Corona-Pandemie und Ausblick
Die Corona-Pandemie verstärkt die bestehende Ungleichbehandlung von Frauen und zeigt einmal mehr, wie viel Frauen täglich im Beruf, aber auch im Privat- und Familienleben leisten. Die Kombination von Homeoffice und Homeschooling stellt für Familien eine besondere Herausforderung dar. Die traditionelle Rollenverteilung wurde durch die Corona-Krise verstärkt, denn der Großteil der zusätzlichen Kinderbetreuungsaufgaben wurde von den Frauen erbracht.

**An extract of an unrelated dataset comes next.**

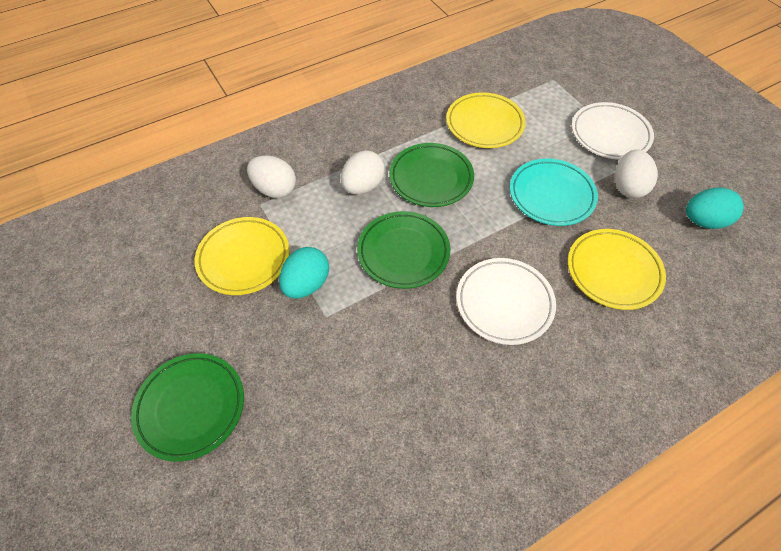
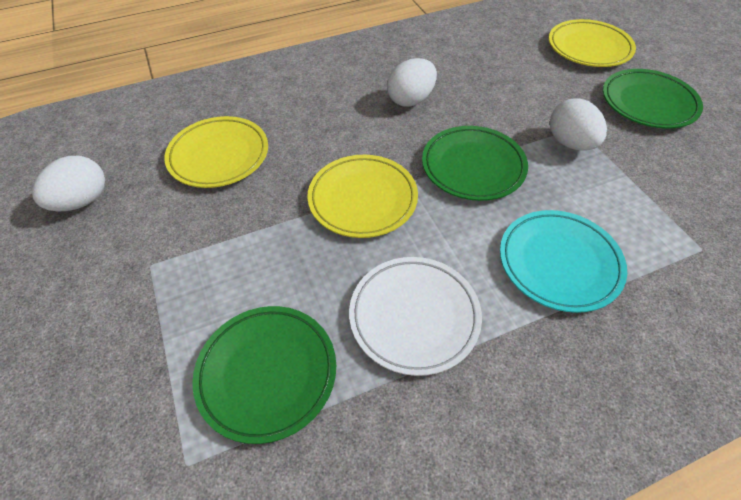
turquoise egg: 2 -> 0
white plate: 2 -> 1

Während der Pandemie wird von jenen Personen, die in systemrelevanten Berufen arbeiten, wie beispielswiese im Gesundheitswesen, in der Grund- und Lebensmittelversorgung sowie in der Kinderbetreuung – mehrheitlich sind das Frauen –, besonders viel gefordert. Aber entgegen der Bezeichnung als systemrelevant werden diese Berufe unterdurchschnittlich entlohnt. Es wäre an der Zeit, diese Tätigkeiten entsprechend zu remunerieren, anstatt die Leistungen der Arbeitnehmerinnen nur mit Worten zu loben. Dies wäre auch ein großer Schritt in Richtung Verringerung und Beseitigung der Einkommenslücke zwischen Männern und Frauen.
Die Entgeltdiskriminierung von Frauen ist letztendlich auf stereotype Rollenbilder sowie die strukturelle Benachteiligung von Frauen zurückzuführen. Zwar tragen die genannten Maßnahmen zu einer fairen Entlohnung von Frauen bei, aber ohne den Wert der von Frauen verrichteten Arbeit zu steigern, werden geschlechtsspezifische Entgeltdiskriminierungen nicht nachhaltig beseitigt werden können.